§ **Data extract**

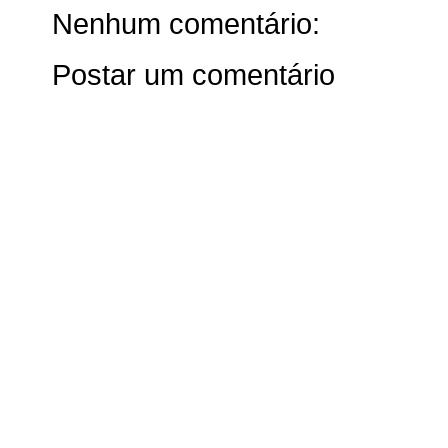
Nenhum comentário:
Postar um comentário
==
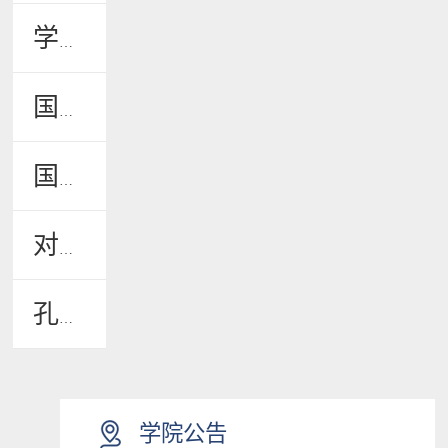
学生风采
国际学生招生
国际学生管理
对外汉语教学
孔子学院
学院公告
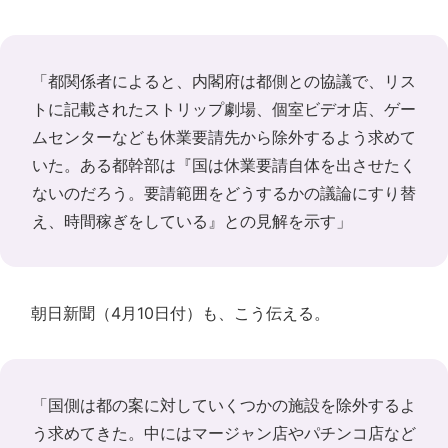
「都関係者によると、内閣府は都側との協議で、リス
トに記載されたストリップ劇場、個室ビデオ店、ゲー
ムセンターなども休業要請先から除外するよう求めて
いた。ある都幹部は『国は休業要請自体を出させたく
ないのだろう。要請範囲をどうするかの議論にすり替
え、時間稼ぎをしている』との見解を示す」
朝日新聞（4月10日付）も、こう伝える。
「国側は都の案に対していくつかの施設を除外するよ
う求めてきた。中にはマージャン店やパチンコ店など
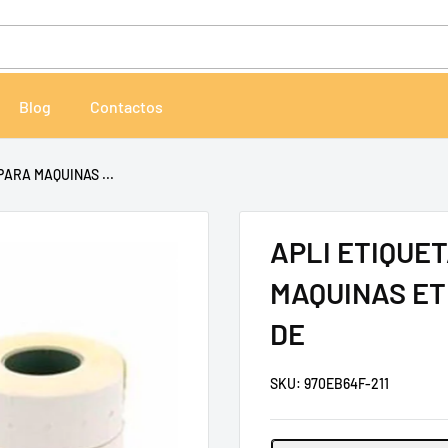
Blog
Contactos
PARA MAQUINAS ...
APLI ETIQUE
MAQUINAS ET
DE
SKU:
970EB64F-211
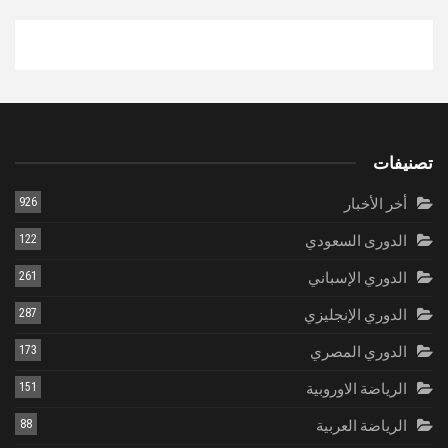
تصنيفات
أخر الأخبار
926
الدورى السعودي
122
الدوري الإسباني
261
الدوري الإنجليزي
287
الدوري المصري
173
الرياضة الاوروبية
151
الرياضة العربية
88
* * *
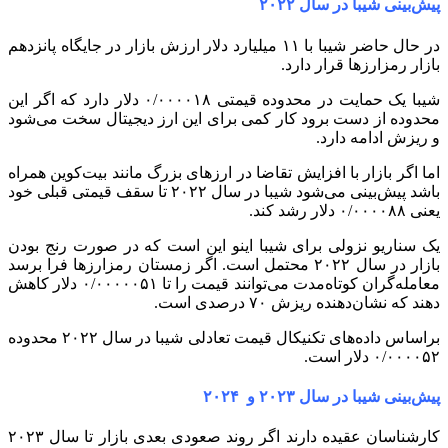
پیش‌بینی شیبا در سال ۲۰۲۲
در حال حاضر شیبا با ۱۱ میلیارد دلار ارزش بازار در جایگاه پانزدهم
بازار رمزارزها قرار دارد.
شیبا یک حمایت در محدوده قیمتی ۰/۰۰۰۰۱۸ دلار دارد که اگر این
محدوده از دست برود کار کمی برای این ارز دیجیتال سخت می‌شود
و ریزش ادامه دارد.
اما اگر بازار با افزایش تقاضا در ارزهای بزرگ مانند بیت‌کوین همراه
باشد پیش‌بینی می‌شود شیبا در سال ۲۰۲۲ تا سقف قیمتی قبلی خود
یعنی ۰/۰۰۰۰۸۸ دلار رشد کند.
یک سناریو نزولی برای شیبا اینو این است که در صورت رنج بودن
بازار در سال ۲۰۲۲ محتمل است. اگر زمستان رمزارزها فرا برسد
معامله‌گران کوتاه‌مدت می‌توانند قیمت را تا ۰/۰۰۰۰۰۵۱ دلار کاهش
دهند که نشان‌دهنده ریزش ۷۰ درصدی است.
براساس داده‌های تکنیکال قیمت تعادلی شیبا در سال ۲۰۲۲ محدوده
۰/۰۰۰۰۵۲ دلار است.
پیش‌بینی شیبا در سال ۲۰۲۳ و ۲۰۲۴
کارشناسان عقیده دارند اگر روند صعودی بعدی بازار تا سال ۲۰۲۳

§ **Exercise objective**
Filter the records above, keeping each line that contains the word "محدوده".

§ **Output below**
شیبا یک حمایت در محدوده قیمتی ۰/۰۰۰۰۱۸ دلار دارد که اگر این
محدوده از دست برود کار کمی برای این ارز دیجیتال سخت می‌شود
براساس داده‌های تکنیکال قیمت تعادلی شیبا در سال ۲۰۲۲ محدوده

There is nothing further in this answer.